- **Job**
The line with "table_cell [962, 628, 1111, 670]", the line with "table_cell [512, 537, 661, 577]", and all lines between them in the material below: return these exactly, and no others.

- **Data in this exercise**

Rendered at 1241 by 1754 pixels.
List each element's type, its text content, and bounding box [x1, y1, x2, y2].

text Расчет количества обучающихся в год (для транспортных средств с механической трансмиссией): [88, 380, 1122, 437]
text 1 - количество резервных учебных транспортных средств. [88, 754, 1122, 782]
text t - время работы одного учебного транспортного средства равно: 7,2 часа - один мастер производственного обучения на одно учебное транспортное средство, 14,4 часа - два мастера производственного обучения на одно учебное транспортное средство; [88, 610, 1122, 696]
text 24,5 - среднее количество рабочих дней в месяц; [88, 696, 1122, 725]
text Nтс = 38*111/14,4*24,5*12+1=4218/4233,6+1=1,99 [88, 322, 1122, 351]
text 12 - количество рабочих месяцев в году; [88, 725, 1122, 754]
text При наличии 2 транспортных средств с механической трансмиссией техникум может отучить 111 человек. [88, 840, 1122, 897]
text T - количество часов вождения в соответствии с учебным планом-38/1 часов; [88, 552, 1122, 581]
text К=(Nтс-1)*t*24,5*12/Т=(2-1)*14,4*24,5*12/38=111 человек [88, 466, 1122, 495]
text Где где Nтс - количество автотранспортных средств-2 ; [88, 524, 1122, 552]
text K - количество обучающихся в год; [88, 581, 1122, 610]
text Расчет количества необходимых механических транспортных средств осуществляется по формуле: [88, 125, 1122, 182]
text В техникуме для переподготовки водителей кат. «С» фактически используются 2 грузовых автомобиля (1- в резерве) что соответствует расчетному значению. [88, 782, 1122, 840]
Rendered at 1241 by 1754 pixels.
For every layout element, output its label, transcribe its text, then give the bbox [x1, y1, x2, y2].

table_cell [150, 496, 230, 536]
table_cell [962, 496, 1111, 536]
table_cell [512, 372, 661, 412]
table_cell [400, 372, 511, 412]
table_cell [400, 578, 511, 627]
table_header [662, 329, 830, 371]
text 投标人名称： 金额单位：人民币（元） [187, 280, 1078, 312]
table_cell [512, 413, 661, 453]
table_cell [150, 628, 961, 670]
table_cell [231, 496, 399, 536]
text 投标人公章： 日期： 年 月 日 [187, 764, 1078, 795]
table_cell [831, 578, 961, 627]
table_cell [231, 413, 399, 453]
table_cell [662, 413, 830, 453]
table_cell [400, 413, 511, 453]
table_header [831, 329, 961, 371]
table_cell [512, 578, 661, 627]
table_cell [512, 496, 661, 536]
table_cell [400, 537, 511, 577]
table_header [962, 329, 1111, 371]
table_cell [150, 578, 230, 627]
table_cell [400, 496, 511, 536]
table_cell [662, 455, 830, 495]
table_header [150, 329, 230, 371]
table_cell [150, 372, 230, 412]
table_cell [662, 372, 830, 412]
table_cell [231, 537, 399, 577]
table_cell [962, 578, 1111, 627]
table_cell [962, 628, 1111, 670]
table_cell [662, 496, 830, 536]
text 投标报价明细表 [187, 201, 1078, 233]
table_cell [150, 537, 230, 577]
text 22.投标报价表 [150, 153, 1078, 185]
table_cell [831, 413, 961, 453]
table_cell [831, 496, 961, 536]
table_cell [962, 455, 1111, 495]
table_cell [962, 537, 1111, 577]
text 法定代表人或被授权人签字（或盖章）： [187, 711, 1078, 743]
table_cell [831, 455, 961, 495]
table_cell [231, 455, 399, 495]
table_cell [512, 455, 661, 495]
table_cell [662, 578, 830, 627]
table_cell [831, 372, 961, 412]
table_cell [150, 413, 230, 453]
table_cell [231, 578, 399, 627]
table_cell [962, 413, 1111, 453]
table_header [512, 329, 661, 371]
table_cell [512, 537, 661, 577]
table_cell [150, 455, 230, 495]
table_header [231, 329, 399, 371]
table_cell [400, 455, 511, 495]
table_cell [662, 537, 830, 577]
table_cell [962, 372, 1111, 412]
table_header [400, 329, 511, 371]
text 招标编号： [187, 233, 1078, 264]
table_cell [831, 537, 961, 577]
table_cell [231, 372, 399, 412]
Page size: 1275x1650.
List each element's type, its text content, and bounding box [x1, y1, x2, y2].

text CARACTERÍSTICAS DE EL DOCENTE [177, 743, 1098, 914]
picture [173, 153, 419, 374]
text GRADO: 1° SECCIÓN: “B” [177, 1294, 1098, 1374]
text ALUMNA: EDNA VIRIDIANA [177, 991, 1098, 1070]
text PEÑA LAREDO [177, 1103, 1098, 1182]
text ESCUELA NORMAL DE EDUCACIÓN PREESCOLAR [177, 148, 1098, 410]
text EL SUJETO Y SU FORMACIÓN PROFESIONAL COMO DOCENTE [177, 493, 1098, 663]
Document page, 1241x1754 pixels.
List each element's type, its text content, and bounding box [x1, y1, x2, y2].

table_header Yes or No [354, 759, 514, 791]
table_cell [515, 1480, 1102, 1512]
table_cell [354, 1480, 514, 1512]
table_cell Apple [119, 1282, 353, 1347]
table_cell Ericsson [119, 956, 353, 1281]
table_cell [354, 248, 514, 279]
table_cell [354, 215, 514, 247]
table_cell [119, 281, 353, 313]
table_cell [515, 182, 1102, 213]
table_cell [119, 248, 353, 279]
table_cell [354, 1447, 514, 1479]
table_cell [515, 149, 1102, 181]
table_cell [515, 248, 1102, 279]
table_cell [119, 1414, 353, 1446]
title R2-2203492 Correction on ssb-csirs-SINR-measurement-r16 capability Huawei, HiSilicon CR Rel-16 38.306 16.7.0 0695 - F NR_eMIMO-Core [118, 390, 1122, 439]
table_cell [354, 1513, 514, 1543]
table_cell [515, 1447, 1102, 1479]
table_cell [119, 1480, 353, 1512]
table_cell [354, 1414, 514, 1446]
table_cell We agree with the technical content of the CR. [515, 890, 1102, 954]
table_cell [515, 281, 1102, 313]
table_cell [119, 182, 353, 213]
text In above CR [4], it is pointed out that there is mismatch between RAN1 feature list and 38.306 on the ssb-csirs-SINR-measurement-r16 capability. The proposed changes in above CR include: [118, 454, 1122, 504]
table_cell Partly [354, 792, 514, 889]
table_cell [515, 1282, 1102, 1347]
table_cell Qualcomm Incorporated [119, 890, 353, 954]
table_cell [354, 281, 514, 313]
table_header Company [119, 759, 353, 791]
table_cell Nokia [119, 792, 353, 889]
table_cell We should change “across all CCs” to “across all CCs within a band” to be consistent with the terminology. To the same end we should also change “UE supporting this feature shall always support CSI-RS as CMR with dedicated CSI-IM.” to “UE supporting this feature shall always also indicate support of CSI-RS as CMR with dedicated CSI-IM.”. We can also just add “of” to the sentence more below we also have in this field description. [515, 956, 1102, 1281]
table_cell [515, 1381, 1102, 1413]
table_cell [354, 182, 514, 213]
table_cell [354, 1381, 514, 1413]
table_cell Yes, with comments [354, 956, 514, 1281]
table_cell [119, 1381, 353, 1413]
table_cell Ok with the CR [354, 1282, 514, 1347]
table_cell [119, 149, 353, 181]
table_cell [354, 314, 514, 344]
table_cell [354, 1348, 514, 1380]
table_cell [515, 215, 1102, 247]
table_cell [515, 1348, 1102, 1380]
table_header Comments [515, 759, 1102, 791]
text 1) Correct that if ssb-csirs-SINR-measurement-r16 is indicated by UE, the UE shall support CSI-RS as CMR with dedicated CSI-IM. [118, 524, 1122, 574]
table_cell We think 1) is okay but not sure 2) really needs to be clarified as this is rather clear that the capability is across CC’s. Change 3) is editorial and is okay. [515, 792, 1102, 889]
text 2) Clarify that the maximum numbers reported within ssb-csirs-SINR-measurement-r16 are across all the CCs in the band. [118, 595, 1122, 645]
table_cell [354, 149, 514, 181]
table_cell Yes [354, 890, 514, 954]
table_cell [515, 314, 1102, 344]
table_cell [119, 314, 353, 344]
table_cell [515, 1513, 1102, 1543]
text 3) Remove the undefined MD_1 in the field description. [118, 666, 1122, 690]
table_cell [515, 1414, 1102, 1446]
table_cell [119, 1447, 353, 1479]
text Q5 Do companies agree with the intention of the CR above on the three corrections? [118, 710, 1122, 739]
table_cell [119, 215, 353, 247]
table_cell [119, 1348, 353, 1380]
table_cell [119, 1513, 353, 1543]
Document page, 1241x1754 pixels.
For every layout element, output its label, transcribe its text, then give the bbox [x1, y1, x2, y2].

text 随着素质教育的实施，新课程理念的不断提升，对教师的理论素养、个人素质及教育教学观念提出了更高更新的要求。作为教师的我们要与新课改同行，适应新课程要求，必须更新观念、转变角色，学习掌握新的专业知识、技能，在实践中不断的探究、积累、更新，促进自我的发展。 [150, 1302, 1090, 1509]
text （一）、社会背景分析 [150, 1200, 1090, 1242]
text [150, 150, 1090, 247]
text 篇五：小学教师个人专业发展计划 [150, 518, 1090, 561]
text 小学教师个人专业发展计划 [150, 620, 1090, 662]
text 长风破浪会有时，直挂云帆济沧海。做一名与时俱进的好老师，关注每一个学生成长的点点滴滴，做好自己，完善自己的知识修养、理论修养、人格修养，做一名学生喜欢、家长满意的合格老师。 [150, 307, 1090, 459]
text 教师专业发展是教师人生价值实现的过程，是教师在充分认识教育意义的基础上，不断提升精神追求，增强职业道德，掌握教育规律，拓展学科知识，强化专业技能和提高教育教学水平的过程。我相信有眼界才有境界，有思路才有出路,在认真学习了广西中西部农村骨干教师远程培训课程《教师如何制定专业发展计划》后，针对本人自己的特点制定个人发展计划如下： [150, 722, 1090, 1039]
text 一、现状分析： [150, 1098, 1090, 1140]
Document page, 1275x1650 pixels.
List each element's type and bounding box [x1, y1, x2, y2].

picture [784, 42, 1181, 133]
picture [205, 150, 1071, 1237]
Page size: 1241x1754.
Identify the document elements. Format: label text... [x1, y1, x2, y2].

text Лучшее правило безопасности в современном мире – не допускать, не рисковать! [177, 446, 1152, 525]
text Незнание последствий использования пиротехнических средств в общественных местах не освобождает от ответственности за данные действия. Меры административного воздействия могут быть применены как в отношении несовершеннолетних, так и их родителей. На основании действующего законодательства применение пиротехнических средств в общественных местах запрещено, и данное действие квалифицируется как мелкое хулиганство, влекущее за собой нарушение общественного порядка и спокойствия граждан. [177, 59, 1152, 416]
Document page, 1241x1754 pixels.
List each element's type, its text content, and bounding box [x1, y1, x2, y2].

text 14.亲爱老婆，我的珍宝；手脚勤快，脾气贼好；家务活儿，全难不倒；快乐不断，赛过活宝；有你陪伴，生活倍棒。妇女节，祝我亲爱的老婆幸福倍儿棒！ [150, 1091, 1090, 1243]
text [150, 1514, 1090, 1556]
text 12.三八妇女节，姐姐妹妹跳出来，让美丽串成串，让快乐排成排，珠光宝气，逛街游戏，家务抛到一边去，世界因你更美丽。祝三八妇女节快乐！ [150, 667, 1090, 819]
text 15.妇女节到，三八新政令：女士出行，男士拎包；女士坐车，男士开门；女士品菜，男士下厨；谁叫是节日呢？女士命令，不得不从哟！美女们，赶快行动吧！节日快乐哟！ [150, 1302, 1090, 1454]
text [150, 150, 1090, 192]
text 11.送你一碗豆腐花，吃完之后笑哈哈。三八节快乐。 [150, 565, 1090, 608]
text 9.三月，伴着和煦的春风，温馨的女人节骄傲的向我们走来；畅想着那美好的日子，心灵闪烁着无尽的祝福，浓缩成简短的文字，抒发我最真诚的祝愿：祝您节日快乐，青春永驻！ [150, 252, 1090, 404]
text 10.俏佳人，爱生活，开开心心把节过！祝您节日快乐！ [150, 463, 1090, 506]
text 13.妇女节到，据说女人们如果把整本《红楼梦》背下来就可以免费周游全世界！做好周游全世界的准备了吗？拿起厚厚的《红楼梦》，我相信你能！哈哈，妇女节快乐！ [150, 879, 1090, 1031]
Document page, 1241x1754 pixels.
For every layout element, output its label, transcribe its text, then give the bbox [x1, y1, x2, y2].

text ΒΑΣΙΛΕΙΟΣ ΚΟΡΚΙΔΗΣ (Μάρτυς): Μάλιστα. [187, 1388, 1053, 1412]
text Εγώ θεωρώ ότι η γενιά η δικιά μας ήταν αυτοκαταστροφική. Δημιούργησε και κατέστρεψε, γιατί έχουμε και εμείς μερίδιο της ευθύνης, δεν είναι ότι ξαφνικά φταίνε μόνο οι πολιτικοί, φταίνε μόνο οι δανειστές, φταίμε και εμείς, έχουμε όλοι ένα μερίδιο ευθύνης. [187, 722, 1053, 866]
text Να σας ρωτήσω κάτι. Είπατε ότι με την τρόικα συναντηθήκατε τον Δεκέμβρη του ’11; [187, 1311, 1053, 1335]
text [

- **Solution below**
table_cell [962, 628, 1111, 670]
table_cell [662, 496, 830, 536]
text 投标报价明细表 [187, 201, 1078, 233]
table_cell [150, 537, 230, 577]
text 22.投标报价表 [150, 153, 1078, 185]
table_cell [831, 413, 961, 453]
table_cell [831, 496, 961, 536]
table_cell [962, 455, 1111, 495]
table_cell [962, 537, 1111, 577]
text 法定代表人或被授权人签字（或盖章）： [187, 711, 1078, 743]
table_cell [831, 455, 961, 495]
table_cell [231, 455, 399, 495]
table_cell [512, 455, 661, 495]
table_cell [662, 578, 830, 627]
table_cell [831, 372, 961, 412]
table_cell [150, 413, 230, 453]
table_cell [231, 578, 399, 627]
table_cell [962, 413, 1111, 453]
table_header [512, 329, 661, 371]
table_cell [512, 537, 661, 577]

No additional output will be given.